Machine Learning on Non-Euclidean Domains: Powersets, Lattices, Posets

In this presentation, Chris will discuss the key findings from his Ph.D. research on Fourier-sparse learning on powersets, lattices, and partially ordered sets (posets). His research builds upon and expands the recent signal processing theory for set functions, which is an instantiation of algebraic signal processing theory (ASP) to the powerset domain.

ASP offers a theoretical framework for the axiomatic derivation of signal processing operations such as convolutional filters and Fourier transforms from appropriate shift operations that capture the characteristics of a specific domain.
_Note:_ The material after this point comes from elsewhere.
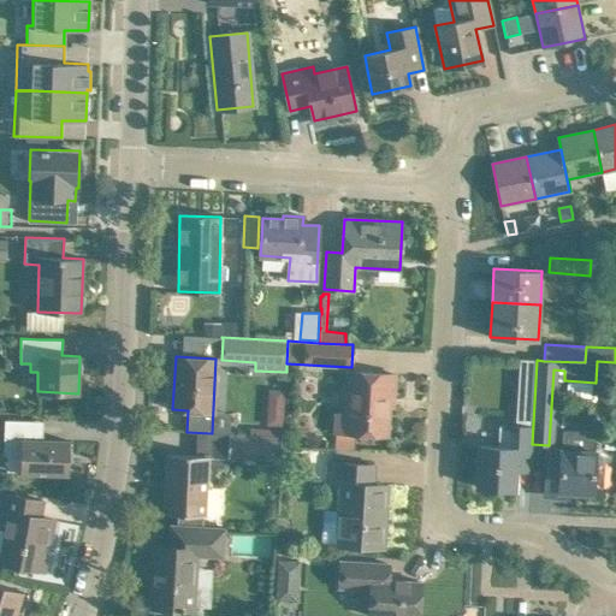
[(516,466),(531,466),(532,444),(537,360),(520,359),(515,427),(499,426),(498,448),(479,446),(477,487),(515,489),(516,466)]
When applied to the powerset domain, ASP gives rise to four novel non-orthogonal Fourier transforms. Chris has developed sparse Fourier transform algorithms for these novel bases, substantially expanding the family of learnable set functions. The resulting Fourier-sparse representations are particularly well-suited for combinatorial auctions, where bidders place bids on subsets of goods, and their preferences are modelled using set functions. Inspired by this observation, we designed an auction mechanism that utilizes Fourier-sparse bidder representations.

Chris Wendler earned his B.Sc. in Mathematics and M.Sc. in Computer Science from Leopold-Franzens-University in Innsbruck, Austria, in 2017 and 2016, respectively. In 2023, he obtained his Ph.D. in Computer Science from ETH Zurich. His doctoral research focused on signal processing and machine learning in non-Euclidean domains with a focus on powersets, lattices, and posets.